Le PFC de WAGO n'est pas seulement un automate qui peut accéder à Internet, mais plutôt un ordinateur Linux® à part entière qui peut également exécuter un moteur d'exécution CODESYS PLC. Cette façon de penser est la vraie définition de l'informatique. Puisque le temps réel ne doit pas être abandonné, les composants informatiques ne représentent pas un désavantage – ils offrent désormais la possibilité d'interagir avec les technologies de l'information.

À votre avis, quelles sont les premières étapes qu'une entreprise devrait franchir sur la voie de l'usine intelligente?

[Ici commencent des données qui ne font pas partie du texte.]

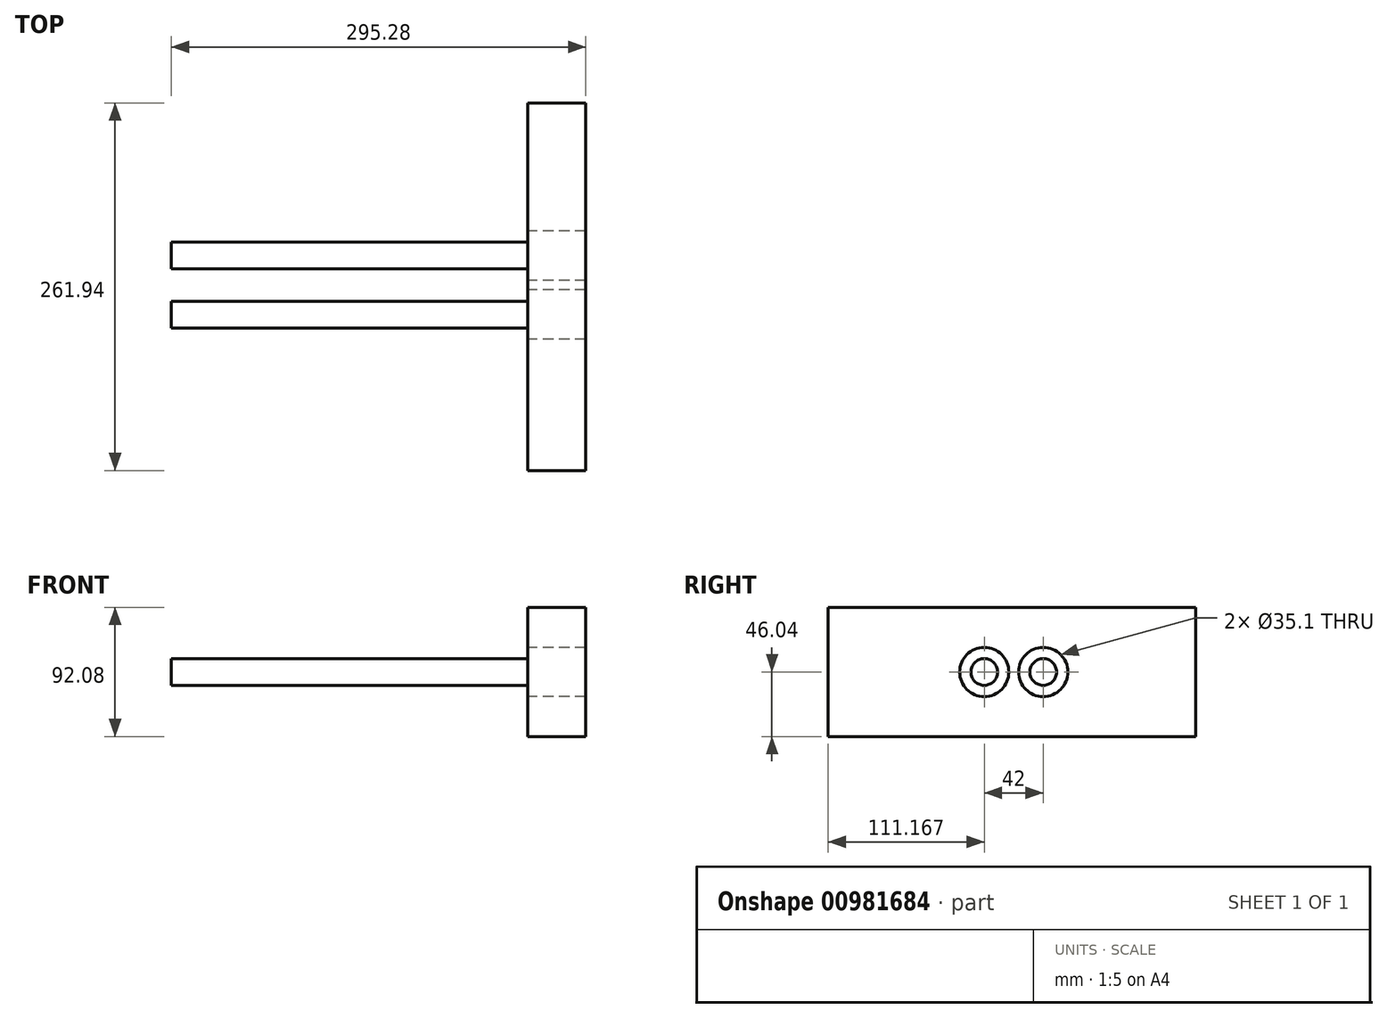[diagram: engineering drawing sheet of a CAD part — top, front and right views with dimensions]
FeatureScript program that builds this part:
annotation { "Feature Type Name" : "Feature", "Feature Type Description" : "" }
export const myFeature = defineFeature(function(context is Context, id is Id, definition is map)
    precondition{}
    {
        {
            var Q0;
            Q0=qCreatedBy(makeId("Right.planeOp"),FACE);
            var sketch = newSketch(context, id + "F0", { "sketchPlane" : qUnion([Q0])});
            skCircle(sketch, "E0", {"center": v(-44.93, 0) * mm, "radius": 9.53 * mm});
            skCircle(sketch, "E1", {"center": v(-2.93, 0) * mm, "radius": 9.53 * mm});
            skSolve(sketch);
        }
        {
            var Q0;
            Q0 = qSketchRegion(id + "F0", true);
            extrude(context, id + "F1", {"entities" : qUnion([Q0]), "oppositeDirection" : true, "depth" : 254 * mm, "offsetDistance" : 25 * mm});
        }
        {
            var Q0;
            Q0=qCreatedBy(makeId("Right.planeOp"),FACE);
            var sketch = newSketch(context, id + "F2", { "sketchPlane" : qUnion([Q0])});
            skCircle(sketch, "E2", {"center": v(-44.93, 0) * mm, "radius": 17.55 * mm});
            skCircle(sketch, "E3", {"center": v(-2.93, 0) * mm, "radius": 17.55 * mm});
            skSolve(sketch);
        }
        {
            var Q0;
            Q0=qCreatedBy(makeId("Right.planeOp"),FACE);
            var sketch = newSketch(context, id + "F3", { "sketchPlane" : qUnion([Q0])});
            skLineSegment(sketch, "E4.bottom", {"start": v(105.84, -46.04) * mm, "end": v(-156.1, -46.04) * mm});
            skLineSegment(sketch, "E4.top", {"start": v(105.84, 46.04) * mm, "end": v(-156.1, 46.04) * mm});
            skLineSegment(sketch, "E4.left", {"start": v(105.84, -46.04) * mm, "end": v(105.84, 46.04) * mm});
            skLineSegment(sketch, "E4.right", {"start": v(-156.1, -46.04) * mm, "end": v(-156.1, 46.04) * mm});
            skPoint(sketch, "E4.middle", {"position": v(-25.13, 0) * mm});
            skSolve(sketch);
        }
        {
            var Q0;
            Q0 = qSketchRegion(id + "F3", true);
            extrude(context, id + "F4", {"entities" : qUnion([Q0]), "depth" : 41.27 * mm, "offsetDistance" : 25 * mm});
        }
        {
            var Q0;
            Q0 = qSketchRegion(id + "F2", true);
            extrude(context, id + "F5", {"entities" : qUnion([Q0]), "operationType" : NewBodyOperationType.REMOVE, "depth" : 65.2 * mm, "offsetDistance" : 25 * mm});
        }
    });
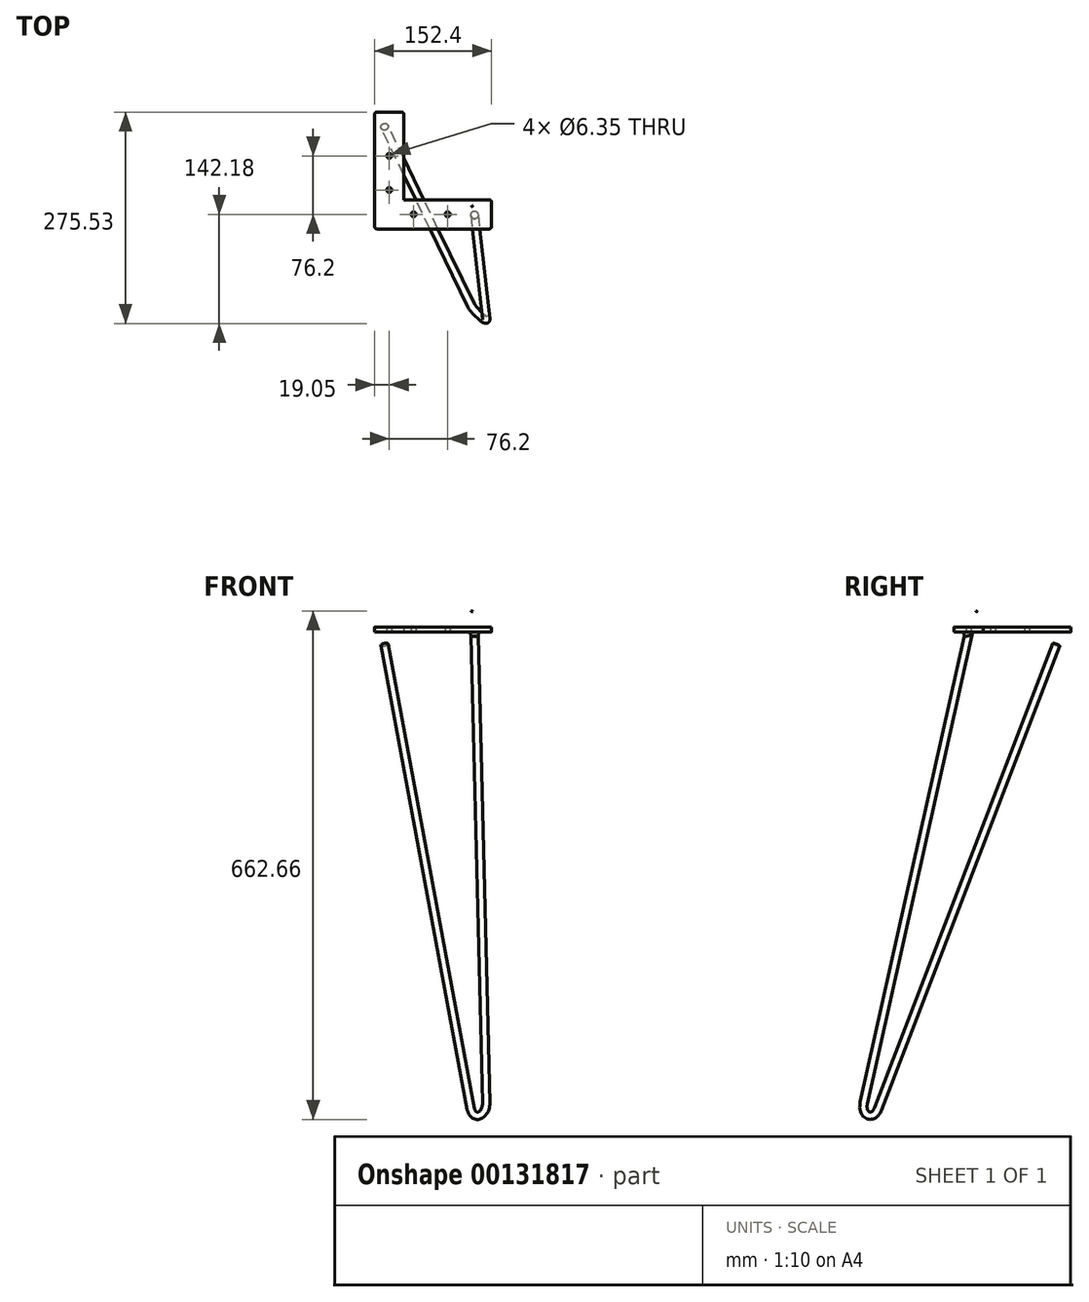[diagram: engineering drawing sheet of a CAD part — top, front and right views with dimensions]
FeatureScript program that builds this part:
annotation { "Feature Type Name" : "Feature", "Feature Type Description" : "" }
export const myFeature = defineFeature(function(context is Context, id is Id, definition is map)
    precondition{}
    {
        {
            var Q0;
            Q0=qCreatedBy(makeId("Top.planeOp"),FACE);
            var sketch = newSketch(context, id + "F0", { "sketchPlane" : qUnion([Q0])});
            skLineSegment(sketch, "E0", {"start": v(0, 0) * mm, "end": v(0, 152.4) * mm});
            skLineSegment(sketch, "E1", {"start": v(0, 152.4) * mm, "end": v(38.1, 152.4) * mm});
            skLineSegment(sketch, "E2", {"start": v(38.1, 152.4) * mm, "end": v(38.1, 38.1) * mm});
            skLineSegment(sketch, "E3", {"start": v(38.1, 38.1) * mm, "end": v(152.4, 38.1) * mm});
            skLineSegment(sketch, "E4", {"start": v(152.4, 38.1) * mm, "end": v(152.4, 0) * mm});
            skLineSegment(sketch, "E5", {"start": v(152.4, 0) * mm, "end": v(0, 0) * mm});
            skSolve(sketch);
        }
        {
            var Q0;
            Q0 = qSketchRegion(id + "F0", true);
            extrude(context, id + "F1", {"entities" : qUnion([Q0]), "depth" : 6.35 * mm});
        }
        {
            var Q0;
            Q0=makeQuery(id+"F1.opExtrude","CAP_FACE",FACE,{"disambiguationData":[OSD([sQuery(id+"F0.wireOp",EDGE,"E0"),sQuery(id+"F0.wireOp",EDGE,"E1"),sQuery(id+"F0.wireOp",EDGE,"E2"),sQuery(id+"F0.wireOp",EDGE,"E3"),sQuery(id+"F0.wireOp",EDGE,"E4"),sQuery(id+"F0.wireOp",EDGE,"E5")])],"isStart":true});
            cPlane(context, id + "F2", {"entities" : qUnion([Q0]), "cplaneType" : CPlaneType.OFFSET, "offset" : 762 * mm, "width" : 152.4 * mm, "height" : 152.4 * mm});
        }
        {
            var Q0;
            Q0=qCreatedBy(id+"F2.planeOp",FACE);
            var sketch = newSketch(context, id + "F3", { "sketchPlane" : qUnion([Q0])});
            skLineSegment(sketch, "E6.0.0", {"start": v(0, -152.4) * mm, "end": v(0, 0) * mm});
            skLineSegment(sketch, "E6.0.1", {"start": v(0, 0) * mm, "end": v(152.4, 0) * mm});
            skLineSegment(sketch, "E6.0.2", {"start": v(152.4, 0) * mm, "end": v(152.4, -38.1) * mm});
            skLineSegment(sketch, "E6.0.3", {"start": v(152.4, -38.1) * mm, "end": v(38.1, -38.1) * mm});
            skLineSegment(sketch, "E6.0.4", {"start": v(38.1, -38.1) * mm, "end": v(38.1, -152.4) * mm});
            skLineSegment(sketch, "E6.0.5", {"start": v(38.1, -152.4) * mm, "end": v(0, -152.4) * mm});
            skSolve(sketch);
        }
        {
            var Q0;
            Q0=makeQuery(id+"F1.opExtrude","CAP_FACE",FACE,{"disambiguationData":[OSD([sQuery(id+"F0.wireOp",EDGE,"E0"),sQuery(id+"F0.wireOp",EDGE,"E1"),sQuery(id+"F0.wireOp",EDGE,"E2"),sQuery(id+"F0.wireOp",EDGE,"E3"),sQuery(id+"F0.wireOp",EDGE,"E4"),sQuery(id+"F0.wireOp",EDGE,"E5")])],"isStart":false});
            var sketch = newSketch(context, id + "F4", { "sketchPlane" : qUnion([Q0])});
            skLineSegment(sketch, "E7", {"start": v(152.4, 19.05) * mm, "end": v(0, 19.05) * mm});
            skLineSegment(sketch, "E8", {"start": v(19.05, 152.4) * mm, "end": v(19.05, 0) * mm});
            skLineSegment(sketch, "E9", {"start": v(152.4, 38.1) * mm, "end": v(133.35, 19.05) * mm});
            skLineSegment(sketch, "E10", {"start": v(133.35, 19.05) * mm, "end": v(152.4, 0) * mm});
            skLineSegment(sketch, "E11", {"start": v(0, 152.4) * mm, "end": v(19.05, 133.35) * mm});
            skLineSegment(sketch, "E12", {"start": v(19.05, 133.35) * mm, "end": v(38.1, 152.4) * mm});
            skSolve(sketch);
        }
        {
            var Q0;
            Q0=sQuery(id+"F3.wireOp",VERTEX,"E6.0.1.start");
            var Q1;
            Q1=sQuery(id+"F4.wireOp",VERTEX,"E12.start");
            var Q2;
            Q2=sQuery(id+"F4.wireOp",VERTEX,"E10.start");
            cPlane(context, id + "F5", {"entities" : qUnion([Q0, Q1, Q2]), "cplaneType" : CPlaneType.THREE_POINT, "offset" : 25.4 * mm, "width" : 152.4 * mm, "height" : 152.4 * mm});
        }
        {
            var Q0;
            Q0=qCreatedBy(id+"F5.planeOp",FACE);
            var sketch = newSketch(context, id + "F6", { "sketchPlane" : qUnion([Q0])});
            skLineSegment(sketch, "E13.0", {"start": v(77.13, 32.17) * mm, "end": v(103.81, 35.88) * mm});
            skLineSegment(sketch, "E14.0", {"start": v(76.61, 35.88) * mm, "end": v(77.13, 32.17) * mm});
            skLineSegment(sketch, "E15.0", {"start": v(-109.66, 6.23) * mm, "end": v(-82.98, 9.93) * mm});
            skLineSegment(sketch, "E16.0", {"start": v(103.81, -747.44) * mm, "end": v(208.5, -717.79) * mm});
            skLineSegment(sketch, "E17", {"start": v(99.64, -625.6) * mm, "end": v(77.13, 32.17) * mm});
            skLineSegment(sketch, "E18", {"start": v(74.62, -629.07) * mm, "end": v(-82.98, 9.93) * mm});
            skPoint(sketch, "E19.visualSharp", {"position": v(103.81, -747.44) * mm});
            skArc(sketch, "E19.filletArc", {"start": v(74.62, -629.07) * mm, "mid": v(88.7, -638.6) * mm, "end": v(99.64, -625.6) * mm});
            skSolve(sketch);
        }
        {
            var Q0;
            Q0=sQuery(id+"F6.wireOp",EDGE,"E17");
            var Q1;
            Q1=sQuery(id+"F6.wireOp",VERTEX,"E14.0.end");
            cPlane(context, id + "F7", {"entities" : qUnion([Q0, Q1]), "cplaneType" : CPlaneType.LINE_POINT, "offset" : 25.4 * mm, "width" : 152.4 * mm, "height" : 152.4 * mm});
        }
        {
            var Q0;
            Q0=qCreatedBy(id+"F7.planeOp",FACE);
            var sketch = newSketch(context, id + "F8", { "sketchPlane" : qUnion([Q0])});
            skPoint(sketch, "E20.0", {"position": v(130.22, 18.89) * mm});
            skCircle(sketch, "E21", {"center": v(130.22, 18.89) * mm, "radius": 4.76 * mm});
            skSolve(sketch);
        }
        {
            var Q0;
            Q0=makeQuery(id+"F8.imprint","IMPRINT",FACE,{"disambiguationData":[TD([[makeQuery(id+"F8.imprint","IMPRINT",EDGE,{"derivedFrom":sQuery(id+"F8.wireOp",EDGE,"E21")}),1.0]])]});
            var Q1;
            Q1=sQuery(id+"F6.wireOp",EDGE,"E17");
            var Q2;
            Q2=sQuery(id+"F6.wireOp",EDGE,"E19.filletArc");
            var Q3;
            Q3=sQuery(id+"F6.wireOp",EDGE,"E18");
            sweep(context, id + "F9", {"operationType" : NewBodyOperationType.ADD, "profiles" : qUnion([Q0]), "path" : qUnion([Q1, Q2, Q3])});
        }
        {
            var Q0;
            Q0=makeQuery(id+"F9.boolean.opBoolean","INTERSECT",EDGE,{"derivedFrom":[makeQuery(id+"F1.opExtrude","CAP_FACE",FACE,{"disambiguationData":[OSD([sQuery(id+"F0.wireOp",EDGE,"E0"),sQuery(id+"F0.wireOp",EDGE,"E1"),sQuery(id+"F0.wireOp",EDGE,"E2"),sQuery(id+"F0.wireOp",EDGE,"E3"),sQuery(id+"F0.wireOp",EDGE,"E4"),sQuery(id+"F0.wireOp",EDGE,"E5")])],"isStart":true}),makeQuery(id+"F9.opSweep","SWEPT_FACE",FACE,{"disambiguationData":[OSD([sQuery(id+"F6.wireOp",EDGE,"E17"),sQuery(id+"F8.wireOp",EDGE,"E21")])]})]});
            var Q1;
            Q1=makeQuery(id+"F9.boolean.opBoolean","INTERSECT",EDGE,{"derivedFrom":[makeQuery(id+"F1.opExtrude","CAP_FACE",FACE,{"disambiguationData":[OSD([sQuery(id+"F0.wireOp",EDGE,"E0"),sQuery(id+"F0.wireOp",EDGE,"E1"),sQuery(id+"F0.wireOp",EDGE,"E2"),sQuery(id+"F0.wireOp",EDGE,"E3"),sQuery(id+"F0.wireOp",EDGE,"E4"),sQuery(id+"F0.wireOp",EDGE,"E5")])],"isStart":true}),makeQuery(id+"F9.opSweep","SWEPT_FACE",FACE,{"disambiguationData":[OSD([sQuery(id+"F6.wireOp",EDGE,"E18"),sQuery(id+"F8.wireOp",EDGE,"E21")])]})]});
            fillet(context, id + "F10", {"entities" : qUnion([Q0, Q1]), "radius" : 5.08 * mm, "tangentPropagation" : true, "allowEdgeOverflow" : false});
        }
        {
            var Q0;
            Q0=makeQuery(id+"F1.opExtrude","CAP_FACE",FACE,{"disambiguationData":[OSD([sQuery(id+"F0.wireOp",EDGE,"E0"),sQuery(id+"F0.wireOp",EDGE,"E1"),sQuery(id+"F0.wireOp",EDGE,"E2"),sQuery(id+"F0.wireOp",EDGE,"E3"),sQuery(id+"F0.wireOp",EDGE,"E4"),sQuery(id+"F0.wireOp",EDGE,"E5")])],"isStart":false});
            var sketch = newSketch(context, id + "F11", { "sketchPlane" : qUnion([Q0])});
            skCircle(sketch, "E22", {"center": v(19.73, 133.25) * mm, "radius": 9.93 * mm});
            skPoint(sketch, "E22.centerSnap0", {"position": v(19.73, 138.14) * mm});
            skCircle(sketch, "E23", {"center": v(133.25, 19.73) * mm, "radius": 11.5 * mm});
            skPoint(sketch, "E23.centerSnap0", {"position": v(138.14, 19.73) * mm});
            skSolve(sketch);
        }
        {
            var Q0;
            Q0 = qSketchRegion(id + "F11", true);
            extrude(context, id + "F12", {"entities" : qUnion([Q0]), "operationType" : NewBodyOperationType.REMOVE, "depth" : 25.4 * mm});
        }
        {
            var Q0;
            Q0=makeQuery(id+"F1.opExtrude","CAP_FACE",FACE,{"disambiguationData":[OSD([sQuery(id+"F0.wireOp",EDGE,"E0"),sQuery(id+"F0.wireOp",EDGE,"E1"),sQuery(id+"F0.wireOp",EDGE,"E2"),sQuery(id+"F0.wireOp",EDGE,"E3"),sQuery(id+"F0.wireOp",EDGE,"E4"),sQuery(id+"F0.wireOp",EDGE,"E5")])],"isStart":true});
            var sketch = newSketch(context, id + "F13", { "sketchPlane" : qUnion([Q0])});
            skLineSegment(sketch, "E24", {"start": v(152.4, -19.05) * mm, "end": v(0, -19.05) * mm, "construction": true});
            skPoint(sketch, "E25.endSnap0", {"position": v(20.18, -141.26) * mm});
            skLineSegment(sketch, "E26", {"start": v(19.05, -152.4) * mm, "end": v(19.05, 0) * mm, "construction": true});
            skCircle(sketch, "E27", {"center": v(95.25, -19.05) * mm, "radius": 3.18 * mm});
            skCircle(sketch, "E28", {"center": v(50.8, -19.05) * mm, "radius": 3.18 * mm});
            skCircle(sketch, "E29", {"center": v(19.05, -50.8) * mm, "radius": 3.18 * mm});
            skCircle(sketch, "E30", {"center": v(19.05, -95.25) * mm, "radius": 3.18 * mm});
            skSolve(sketch);
        }
        {
            var Q0;
            Q0 = qSketchRegion(id + "F13", true);
            extrude(context, id + "F14", {"entities" : qUnion([Q0]), "operationType" : NewBodyOperationType.REMOVE, "oppositeDirection" : true, "depth" : 25.4 * mm});
        }
        {
            var Q0;
            Q0=makeQuery(id+"F1.opExtrude","SWEPT_EDGE",EDGE,{"disambiguationData":[OSD([sQuery(id+"F0.wireOp",EDGE,"E4"),sQuery(id+"F0.wireOp",EDGE,"E5")])]});
            var Q1;
            Q1=makeQuery(id+"F1.opExtrude","SWEPT_EDGE",EDGE,{"disambiguationData":[OSD([sQuery(id+"F0.wireOp",EDGE,"E3"),sQuery(id+"F0.wireOp",EDGE,"E4")])]});
            var Q2;
            Q2=makeQuery(id+"F1.opExtrude","SWEPT_EDGE",EDGE,{"disambiguationData":[OSD([sQuery(id+"F0.wireOp",EDGE,"E0"),sQuery(id+"F0.wireOp",EDGE,"E5")])]});
            var Q3;
            Q3=makeQuery(id+"F1.opExtrude","SWEPT_EDGE",EDGE,{"disambiguationData":[OSD([sQuery(id+"F0.wireOp",EDGE,"E0"),sQuery(id+"F0.wireOp",EDGE,"E1")])]});
            var Q4;
            Q4=makeQuery(id+"F1.opExtrude","SWEPT_EDGE",EDGE,{"disambiguationData":[OSD([sQuery(id+"F0.wireOp",EDGE,"E1"),sQuery(id+"F0.wireOp",EDGE,"E2")])]});
            fillet(context, id + "F15", {"entities" : qUnion([Q0, Q1, Q2, Q3, Q4]), "radius" : 3.17 * mm, "tangentPropagation" : true, "allowEdgeOverflow" : false});
        }
    });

Si l'on considère les défis typiques d'une entreprise de taille moyenne, alors la numérisation des processus d'affaires est la première étape la plus importante. De nombreux documents sont certainement disponibles par voie électronique; cependant, une description complète du processus, qui permet une automatisation sans problème, est assez difficile. Même lorsque cette première étape est achevée, il faut encore considérer l'usage spécifique.

La définition de scénarios numérisables se reflète ensuite dans les applications et dans les relations de communication avec les clients, les filiales de l'entreprise, les collaborateurs opérationnels et le personnel de maintenance. Ce n'est qu'à partir de là que l'on peut parler d'architecture sécurisée et de zones sécurisées, et c'est seulement à ce moment-là que l'on entre dans le domaine technique.

Quels aspects doivent être pris en compte lors de la modernisation des systèmes d'automatisation – explicitement en ce qui concerne les défis qui résultent de l'industrie 4.0?

La modernisation a ses propres règles. En règle générale, il n’est pas possible de réinventer l’infrastructure; il faut s’occuper de la configuration existante. C'est plus facile si des réseaux ETHERNET sont disponibles, ou si des réseaux ETHERNET peuvent être utilisés. Dans ce cas, les différents défis de sécurité et de communication doivent être abordés et sécurisés dans une infrastructure hiérarchisée appropriée. Il faut mettre l'accent sur les passerelles sécurisées entre les domaines, ainsi que sur le contrôleur PLC, car il s'agit d'une passerelle entre le terrain et les technologies de l'information.